A mídia, especialmente a internacional, está sendo acusada de tentar manipular a opinião pública ao vender uma falsa narrativa de eleição apertada. Durante a cobertura do processo eleitoral, veículos de comunicação estrangeiros, como jornais e emissoras de TV, deram ênfase à possibilidade de uma disputa acirrada entre os candidatos, mesmo com pesquisas de opinião indicando do Paraguai apontando ampla vantagem de Peña sobre Alegre.
A tentativa de manipulação midiática está sendo denunciada por diversos setores da sociedade paraguaia, que apontam para uma cobertura tendenciosa e enviesada.

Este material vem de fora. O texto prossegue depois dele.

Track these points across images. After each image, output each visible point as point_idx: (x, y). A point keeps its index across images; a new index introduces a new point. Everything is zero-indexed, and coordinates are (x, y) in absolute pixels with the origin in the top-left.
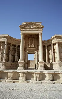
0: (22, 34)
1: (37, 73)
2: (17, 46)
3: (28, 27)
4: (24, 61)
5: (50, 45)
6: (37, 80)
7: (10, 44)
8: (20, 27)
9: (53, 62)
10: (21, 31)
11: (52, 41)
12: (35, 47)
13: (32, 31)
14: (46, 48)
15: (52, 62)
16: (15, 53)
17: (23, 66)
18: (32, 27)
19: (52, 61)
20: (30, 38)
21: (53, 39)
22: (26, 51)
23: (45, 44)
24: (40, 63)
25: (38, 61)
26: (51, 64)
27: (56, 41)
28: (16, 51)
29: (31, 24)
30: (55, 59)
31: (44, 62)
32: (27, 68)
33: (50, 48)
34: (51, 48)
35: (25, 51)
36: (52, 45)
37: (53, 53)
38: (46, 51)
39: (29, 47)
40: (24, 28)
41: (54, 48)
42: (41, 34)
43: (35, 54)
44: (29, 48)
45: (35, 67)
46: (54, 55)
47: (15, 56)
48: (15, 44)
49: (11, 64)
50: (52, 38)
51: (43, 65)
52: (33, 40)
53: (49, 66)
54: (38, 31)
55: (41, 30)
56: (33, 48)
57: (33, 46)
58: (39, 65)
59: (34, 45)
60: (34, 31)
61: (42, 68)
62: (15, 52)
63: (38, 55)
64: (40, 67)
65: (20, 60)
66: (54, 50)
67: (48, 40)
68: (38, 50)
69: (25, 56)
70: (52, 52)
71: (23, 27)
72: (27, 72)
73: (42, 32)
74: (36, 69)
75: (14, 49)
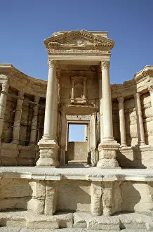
0: (53, 62)
1: (103, 185)
2: (37, 100)
3: (70, 45)
4: (58, 141)
5: (132, 98)
6: (101, 213)
7: (17, 93)
8: (46, 43)
9: (143, 146)
10: (50, 54)
11: (138, 86)
12: (87, 103)
13: (81, 54)
14: (121, 104)
15: (138, 146)
16: (30, 118)
17: (52, 157)
18: (80, 44)
19: (139, 143)
20: (75, 79)
21: (141, 77)
22: (63, 113)
23: (116, 93)
24: (103, 146)
25: (98, 142)
26: (137, 151)
27: (149, 84)
28: (36, 114)
29: (77, 36)
30: (146, 136)
31: (115, 143)
32: (67, 162)
33: (130, 105)
34: (135, 106)
35: (60, 112)
36: (138, 96)
37: (140, 118)
38: (121, 113)
39: (72, 101)
40: (58, 48)
41: (142, 105)
42: (108, 65)
44: (73, 104)
45: (89, 158)
46: (144, 123)
47: (31, 127)
48: (32, 93)
49: (20, 151)
50: (137, 76)
51: (113, 153)
52: (83, 84)
53: (130, 156)
54: (97, 55)
55: (107, 53)
56: (83, 104)
57: (83, 100)
58: (102, 153)
59: (87, 97)
60: (86, 54)
61: (112, 161)
62: (33, 116)
65: (44, 137)
66: (143, 110)
67: (126, 84)
68: (98, 111)
69: (61, 127)
70: (137, 115)
71: (55, 44)
72: (59, 178)
73: (109, 57)
74: (93, 164)
75: (29, 106)
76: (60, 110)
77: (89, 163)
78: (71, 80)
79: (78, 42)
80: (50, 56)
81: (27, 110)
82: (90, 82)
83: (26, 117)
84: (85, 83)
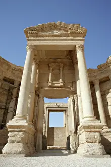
12: (64, 86)
14: (97, 86)
29: (53, 27)
35: (37, 95)
38: (98, 94)
39: (50, 84)
43: (65, 111)
44: (50, 87)
54: (72, 40)
56: (61, 87)
57: (60, 83)
59: (64, 81)
63: (74, 107)
64: (87, 145)
65: (16, 118)
67: (100, 67)
68: (75, 93)
71: (34, 32)
73: (83, 42)
74: (72, 150)
75: (9, 90)
76: (38, 93)
77: (68, 148)
78: (49, 66)
79: (55, 32)
80: (28, 42)
81: (6, 93)
82: (67, 68)
83: (5, 101)
84: (61, 69)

Para muitos analistas políticos, a atuação da mídia foi motivada por interesses ideológicos, políticos e econômicos.
Membros do Partido Colorado, ao qual pertence o presidenciável vencedor, também acusam a mídia de parcialidade e manipulação. Lideranças do alto escalão têm dito que os meios de comunicação, em sua maioria, atuaram de forma irresponsável e antiética, tentando assolapar o regime democrático e embaralhar a escolha dos paraguaios.
Durante toda a campanha, a imprensa estrangeira deu grande destaque às atividades do candidato da oposição, fazendo parecer que Efraín Alegre tinha mais apoio popular do que de fato possuía. Além disso, a cobertura da mídia sobre os eventos da campanha de Peña foi bastante limitada, dando ênfase em polêmicas envolvendo a legenda partidária, assim como outros pontos que não estavam diretamente ligado ao político.
Mesmo diante de bombardeios midiáticos, o postulante conservador acabou vencendo a disputa presidencial, com cerca de 42,74%. O Paraguai, como de praxe, seguiu na contramão de outros países latino-americanos e confirmou a hegemonia da direita no país. Santiago Peña Palacios conseguiu provar seu favoritismo com uma margem significativa de votos. A escolha final dos paraguaios fortaleceu o poder político do jovem presidente eleito, evidenciando o papel de liderança que ele conquistou à frente dos colorados.